We played a game then. My first game of Trust. Josef lost his dice first, just as he had planned, even if he hadn't realised it. I was the second to go out, playing far too aggressively, betraying more often than extending an olive branch. I watched Hardt and Isen go head to head, eagerly waiting to see what tactics were involved once the game was reduced to just two players. They played only once, both picking Friendship, and then shook hands declaring the game a draw. I didn't understand at the time, I thought them idiots. A draw seemed like a loss for all players. They didn't see it that way. To them it was a win.

 

 

Chapter 3

 

Long after I stopped trying to keep track of days or time, I could tell a week had passed by my appointment with the overseer. Prig would appear, whip in one hand and a savage grin on his fat fucking mouth. I think he enjoyed parading me to my interrogations, knowing why I kept the attention of the overseer when so many others were forgotten in the depths of the Pit. There were men and women down there who were once mighty. Orran generals, lords of noble houses, legendary brigands of great renown. The Pit made nobodies of us all.

At first, it wasn't just me the overseer sent for. Josef would come back, shaken and cowed, sometimes sobbing and sometimes barely conscious. He never told me what the overseer did to him during those interrogations. Maybe the man used the same tactics to break us both, but I doubt it. My years have taught me that as every person is different from one another, so too are the best methods to break them. Eventually the overseer stopped calling for Josef.

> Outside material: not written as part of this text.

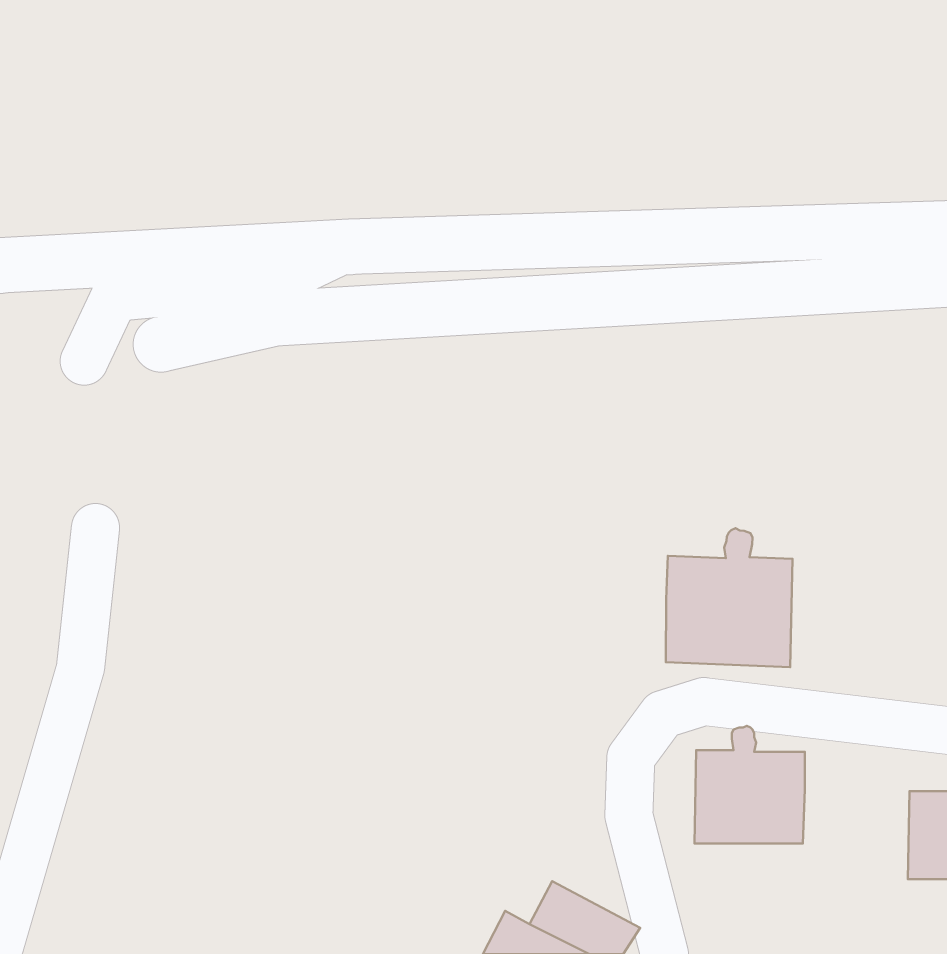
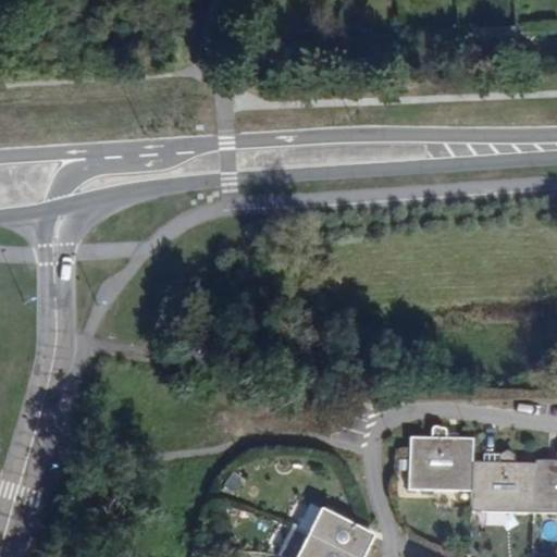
building: [666,528,792,667] -> none
building: none -> [472,444,534,511]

The route Prig led was always the same. We didn't need to go through the main cavern, where food was dished out and new arrivals were inducted into their living hell. But Prig liked the illusion of power it gave him. He was on a mission from the overseer and the overseer was in charge. He liked to think that made him important. What a fucking idiot. Anyone could have done his job, but those of little consequence often mistake convenience for importance.

It took me a while to learn the structure of the Pit. At first it seems like chaos. The Terrelans were in charge, it was true, but there was only a small garrison of soldiers stationed inside the Pit and they took no part in the day to day running of the inmates. They were there so the criminals running things remembered who was really in charge.

The Pit was governed and run by inmates. Deko, the narcissistic psychopath at the very top, ruled over his captains and they, in turn, ruled over the foremen. The rest of the inmates, the scabs as the foremen called us, were the workers. We were the ones who dug the tunnels and fought in the arena. We were the ones who died while Deko and his sycophantic cronies lived a life of relative luxury. I hadn't met Deko yet, but I had seen him from a distance as he toured his little empire of rock and filth. He wasn't particularly tall, but had a girth to him, which is nothing but a nice way of saying he was a fat fucker. The rumours said he would kill another inmate simply for looking at him, and it was one rumour I could well believe was true. There were few people I would agree belonged in the Pit and Deko was one of them.